* _DESCRIPTION OF THE TASK_
Pull each line with the string "minor" from the entries.

──────── DATA EXCERPTS ────────

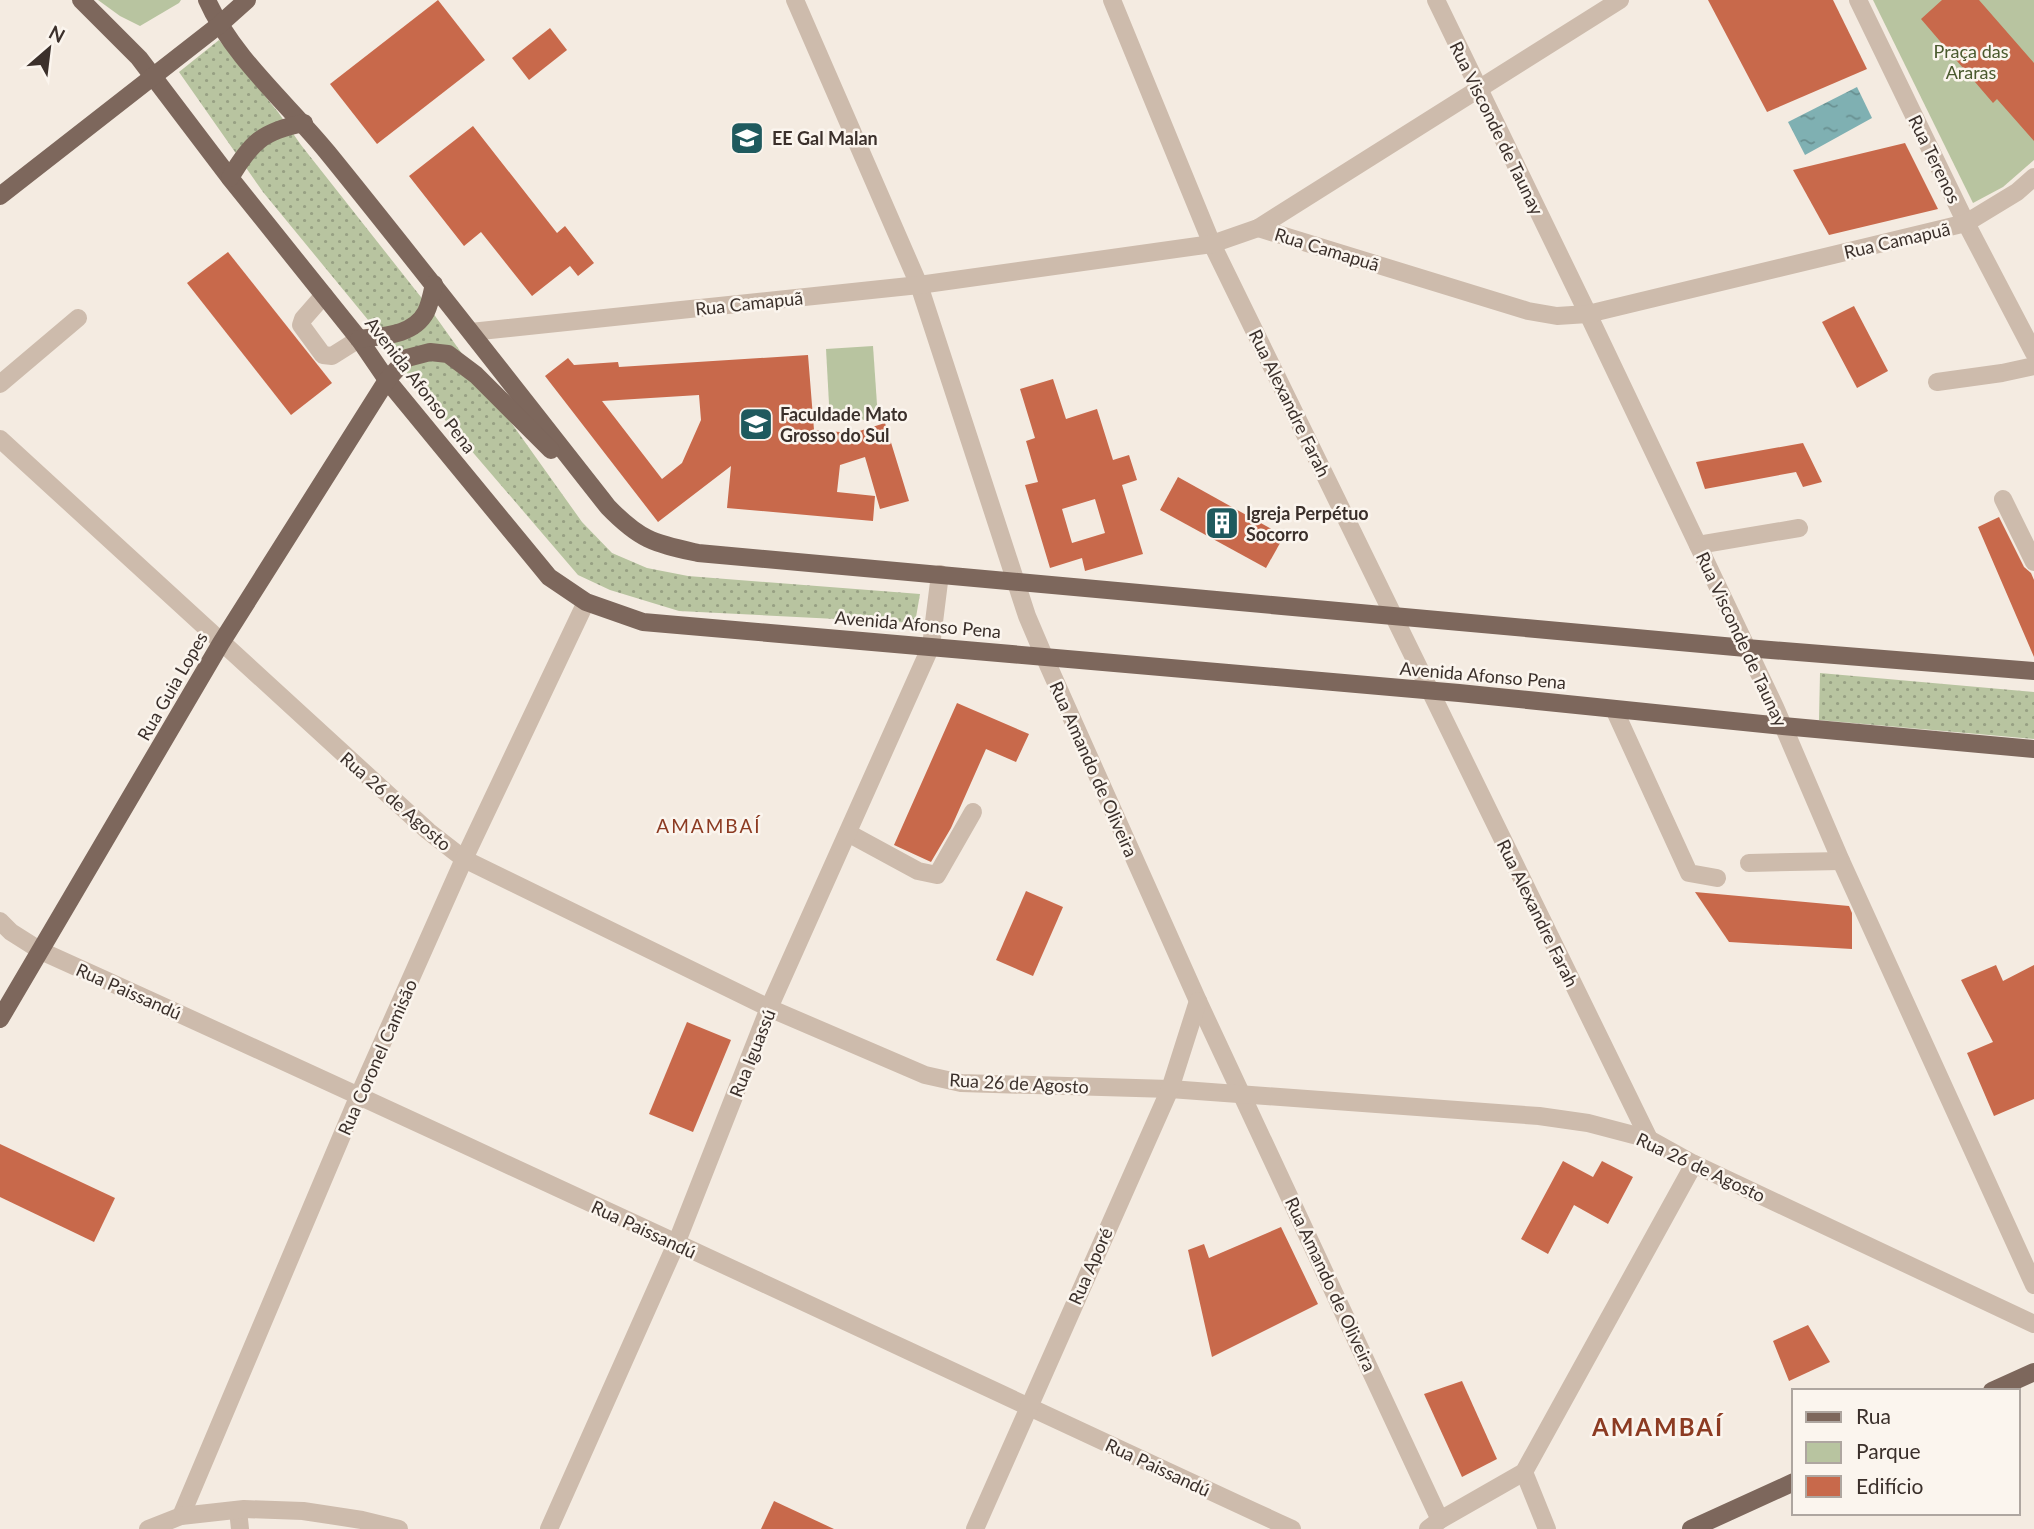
<svg xmlns="http://www.w3.org/2000/svg" width="2034" height="1529" viewBox="0 0 2034 1529" font-family="Lato,sans-serif">
<style>
.grass{fill:url(#grass-dots)}
.green{fill:#b8c4a0}
.water{fill:url(#water-ripples)}
.building{fill:#c8694b;fill-rule:evenodd}
.lines{fill:none;stroke-linecap:round;stroke-linejoin:round}
.minor{stroke:#cdbbac;stroke-width:18}
.major{stroke:#7d675c;stroke-width:18}
.labels{text-anchor:middle;dominant-baseline:central;stroke-width:5;stroke-linejoin:round;paint-order:stroke}
.park-label{font-size:18px;fill:#4a5a2e;stroke:#fbf5ee}
.street-label{font-size:18px;fill:#3b302b;stroke:#fbf5ee}
.poi-label{font-size:18px;font-weight:bold;fill:#3b302b;stroke:#fbf5ee;text-anchor:start}
.neighbourhood-label{font-size:19px;letter-spacing:2px;fill:#8c3b22;stroke:#fbf5ee}
.district-label{font-size:24px;font-weight:bold;letter-spacing:2px;fill:#8c3b22;stroke:#fbf5ee}
</style>
<defs>
<pattern id="grass-dots" width="8" height="8" patternUnits="userSpaceOnUse" patternTransform="scale(1.75)"><rect width="8" height="8" fill="#b8c4a0"/><path d="M2 2h.1M6 6h.1" fill="none" stroke="#97a083" stroke-width="1.8" stroke-linecap="round"/></pattern>
<pattern id="water-ripples" width="26" height="14" patternUnits="userSpaceOnUse" patternTransform="scale(1.75)"><rect width="26" height="14" fill="#7fb0b2"/><path d="M2 4q2-2 4 0t4 0M15 11q2-2 4 0t4 0" fill="none" stroke="#699091"/></pattern>
</defs>
<rect width="100%" height="100%" fill="#f4ebe1"/>
<g class="grass">
<path d="M219 40 278 112 301 145 428 306 582 522 612 553 647 568 688 576 920 594 915 623 679 611 610 590 578 575 416 386 387 343 263 192 179 72Z"/>
<path d="M1820 673 2034 692V739L1819 720Z"/>
</g>
<g class="green">
<path d="M98 0H181L179 3 140 26 120 16Z"/>
<path d="M1873 0H2034V160L2003 187 1973 203Z"/>
<path d="M873 346 878 419 830 422 826 349Z"/>
</g>
<path class="water" d="M1857 87 1872 118 1805 155 1788 122Z"/>
<g class="building">
<path d="M438 0 485 60 377 144 330 84Z"/>
<path d="M1708 0H1833L1867 69 1767 112Z"/>
<path d="M1942 0H1979L2034 63V141L1997 99 1993 103 1921 19Z"/>
<path d="M550 28 567 50 529 80 512 58Z"/>
<path d="M473 126 557 233 565 226 594 263 578 276 570 266 532 296 481 232 464 246 409 176Z"/>
<path d="M1905 143 1938 209 1829 235 1793 170Z"/>
<path d="M228 252 332 383 291 415 187 283Z"/>
<path d="M1854 306 1888 371 1857 388 1822 322Z"/>
<path d="M808 355 814 430 853 433 885 423 909 501 880 509 865 457 840 465 837 492 875 496 873 521 727 508 731 466 658 522 545 376 568 358 574 365 618 362 619 367ZM699 395 701 420 682 463 662 479 602 401Z"/>
<path d="M1053 379 1066 419 1097 409 1113 460 1129 455 1137 480 1122 485 1143 554 1085 571 1082 558 1050 568 1025 485 1038 482 1026 441 1035 438 1020 389ZM1095 499 1105 533 1072 543 1062 509Z"/>
<path d="M1803 443 1822 482 1803 487 1796 472 1705 489 1696 462Z"/>
<path d="M1178 477 1284 536 1266 568 1160 510Z"/>
<path d="M1999 517 2024 567 2031 573 2034 580V657L1978 527Z"/>
<path d="M957 703 1029 734 1016 762 986 749 951 828 931 862 894 845Z"/>
<path d="M1026 891 1063 907 1033 976 996 960Z"/>
<path d="M1695 892 1849 906 1852 913V949L1729 942Z"/>
<path d="M1996 965 2003 981 2034 965V1099L1994 1116 1967 1053 1993 1042 1961 980Z"/>
<path d="M687 1022 731 1040 693 1132 649 1114Z"/>
<path d="M0 1144 115 1198 94 1242 0 1197Z"/>
<path d="M1563 1161 1593 1177 1602 1161 1633 1177 1608 1224 1574 1205 1548 1254 1521 1239Z"/>
<path d="M1281 1227 1318 1304 1212 1357 1188 1250 1204 1244 1209 1258Z"/>
<path d="M1808 1325 1830 1362 1789 1381 1773 1341Z"/>
<path d="M1462 1381 1497 1459 1462 1477 1424 1394Z"/>
<path d="M774 1501 834 1529H761Z"/>
</g>
<g class="lines">
<g class="minor">
<path d="M795 0 919 285 1027 616 1044 656 1198 1001 1440 1520"/>
<path d="M1112 0 1212 244 1649 1139"/>
<path d="M1436 0 1588 314 1775 707 1841 861 2034 1285"/>
<path d="M1858 0 1966 223 2034 353"/>
<path d="M1258 228 1528 311 1557 316 1588 314 1966 223 2017 192 2034 177"/>
<path d="M324 295 303 319 301 325 323 355 332 356 359 339"/>
<path d="M471 332 919 285 1212 244 1258 228 1620 0"/>
<path d="M1937 382 2002 373 2034 366"/>
<path d="M0 384 78 318"/>
<path d="M0 439 428 831 464 859 769 1008 925 1075 961 1083 1170 1089 1539 1116 1588 1123 1649 1139 1694 1164 2034 1324"/>
<path d="M2003 499 2034 562"/>
<path d="M1698 545 1799 528"/>
<path d="M1614 709 1689 873 1717 878"/>
<path d="M848 833 918 871 937 875 973 812"/>
<path d="M1749 863 1841 861"/>
<path d="M0 921 11 932 41 951C460 1140 875 1336 1292 1529"/>
<path d="M1524 1472 1547 1529"/>
<path d="M238 1510 240 1529"/>
<path d="M181 1516 359 1095 464 859 586 602"/>
<path d="M148 1529 181 1516 244 1509 303 1511 362 1520 399 1529"/>
<path d="M549 1529 676 1244 769 1008 931 646 940 574"/>
<path d="M975 1529 1170 1089 1198 1001"/>
<path d="M1428 1529 1440 1520 1524 1472 1694 1164"/>
</g>
<g class="major">
<path d="M81 0 139 58 230 178 359 339 387 380 549 577 586 602 643 622 1459 693 1783 726 2034 749"/>
<path d="M207 0C232 57 289 105 328 153 423 270 515 389 608 507 641 541 654 543 698 553L1746 648 2034 671"/>
<path d="M230 178C251 142 263 131 304 123"/>
<path d="M0 196 219 25 247 0"/>
<path d="M359 339C382 336 413 336 426 312 430 304 432 293 434 284"/>
<path d="M0 1019 221 643 387 380 407 358 430 352 448 354 476 375 551 450"/>
<path d="M1992 1391 2034 1372"/>
<path d="M1691 1529 1794 1482"/>
</g>
</g>
<defs>
<g id="school-square" transform="scale(1.75)"><rect x="-9" y="-9" width="18" height="18" rx="4" fill="#1f5a5e" stroke="#fbf5ee"/><path d="M0-5L7-2L0 1L-7-2ZM-4 1L0 2.5L4 1V4Q0 6-4 4Z" fill="#fff"/></g>
<g id="university-square" transform="scale(1.75)"><rect x="-9" y="-9" width="18" height="18" rx="4" fill="#1f5a5e" stroke="#fbf5ee"/><path d="M0-5L7-2L0 1L-7-2ZM-4 1L0 2.5L4 1V4Q0 6-4 4Z" fill="#fff"/></g>
<g id="building-square" transform="scale(1.75)"><rect x="-9" y="-9" width="18" height="18" rx="4" fill="#1f5a5e" stroke="#fbf5ee"/><path d="M-4-6H4V6H1V3H-1V6H-4ZM-2.5-4.3h1.7v1.8h-1.7ZM.8-4.3h1.7v1.8H.8ZM-2.5-1h1.7V.8h-1.7ZM.8-1h1.7V.8H.8Z" fill="#fff"/></g>
</defs>
<g fill-rule="evenodd">
<use href="#school-square" x="747" y="138"/>
<use href="#university-square" x="756" y="424"/>
<use href="#building-square" x="1222" y="523"/>
</g>
<g class="labels">
<g class="park-label">
<text x="1971" y="51">Praça das<tspan x="1971" dy="21">Araras</tspan></text>
</g>
<g class="street-label">
<text transform="translate(1497 128) rotate(64)">Rua Visconde de Taunay</text>
<text transform="translate(1935 159) rotate(64)">Rua Terenos</text>
<text transform="translate(1897 240) rotate(-13)">Rua Camapuã</text>
<text transform="translate(1327 249) rotate(17)">Rua Camapuã</text>
<text transform="translate(749 303) rotate(-6)">Rua Camapuã</text>
<text transform="translate(421 385) rotate(52)">Avenida Afonso Pena</text>
<text transform="translate(1290 403) rotate(64)">Rua Alexandre Farah</text>
<text transform="translate(918 624) rotate(5)">Avenida Afonso Pena</text>
<text transform="translate(1742 639) rotate(65)">Rua Visconde de Taunay</text>
<text transform="translate(1483 675) rotate(5)">Avenida Afonso Pena</text>
<text transform="translate(172 686) rotate(-60)">Rua Guia Lopes</text>
<text transform="translate(1094 769) rotate(66)">Rua Amando de Oliveira</text>
<text transform="translate(396 801) rotate(41)">Rua 26 de Agosto</text>
<text transform="translate(1538 913) rotate(64)">Rua Alexandre Farah</text>
<text transform="translate(129 991) rotate(24)">Rua Paissandú</text>
<text transform="translate(752 1053) rotate(-68)">Rua Iguassú</text>
<text transform="translate(377 1057) rotate(-66)">Rua Coronel Camisão</text>
<text transform="translate(1019 1083) rotate(3)">Rua 26 de Agosto</text>
<text transform="translate(1701 1167) rotate(25)">Rua 26 de Agosto</text>
<text transform="translate(644 1229) rotate(25)">Rua Paissandú</text>
<text transform="translate(1090 1266) rotate(-66)">Rua Aporé</text>
<text transform="translate(1331 1284) rotate(65)">Rua Amando de Oliveira</text>
<text transform="translate(1158 1467) rotate(25)">Rua Paissandú</text>
</g>
<g class="poi-label">
<text x="772" y="138">EE Gal Malan</text>
<text x="780" y="414">Faculdade Mato<tspan x="780" dy="21">Grosso do Sul</tspan></text>
<text x="1246" y="513">Igreja Perpétuo<tspan x="1246" dy="21">Socorro</tspan></text>
</g>
<g class="neighbourhood-label">
<text x="709" y="825">AMAMBAÍ</text>
</g>
<g class="district-label">
<text x="1658" y="1426">AMAMBAÍ</text>
</g>
</g>
<rect x="1792" y="1389" width="228" height="126" fill="#fbf5ee" stroke="#aea6a0" stroke-width="2"/>
<rect x="1806" y="1412" width="35" height="10" fill="#7d675c" stroke="#aea6a0" stroke-width="2"/>
<text x="1856" y="1424" font-size="21" fill="#3b302b">Rua</text>
<rect x="1806" y="1442" width="35" height="21" fill="#b8c4a0" stroke="#aea6a0" stroke-width="2"/>
<text x="1856" y="1459" font-size="21" fill="#3b302b">Parque</text>
<rect x="1806" y="1476" width="35" height="21" fill="#c8694b" stroke="#aea6a0" stroke-width="2"/>
<text x="1856" y="1494" font-size="21" fill="#3b302b">Edifício</text>
<g transform="translate(49 49) rotate(28)" stroke="#fbf5ee" stroke-width="5" paint-order="stroke">
<path d="M0-5L12 26L0 18L-12 26Z" fill="#3b302b"/>
<text y="-10" font-size="19" font-weight="bold" text-anchor="middle" fill="#3b302b">N</text>
</g>
</svg>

────────

* _REPLY TO THE TASK_
.minor{stroke:#cdbbac;stroke-width:18}
<g class="minor">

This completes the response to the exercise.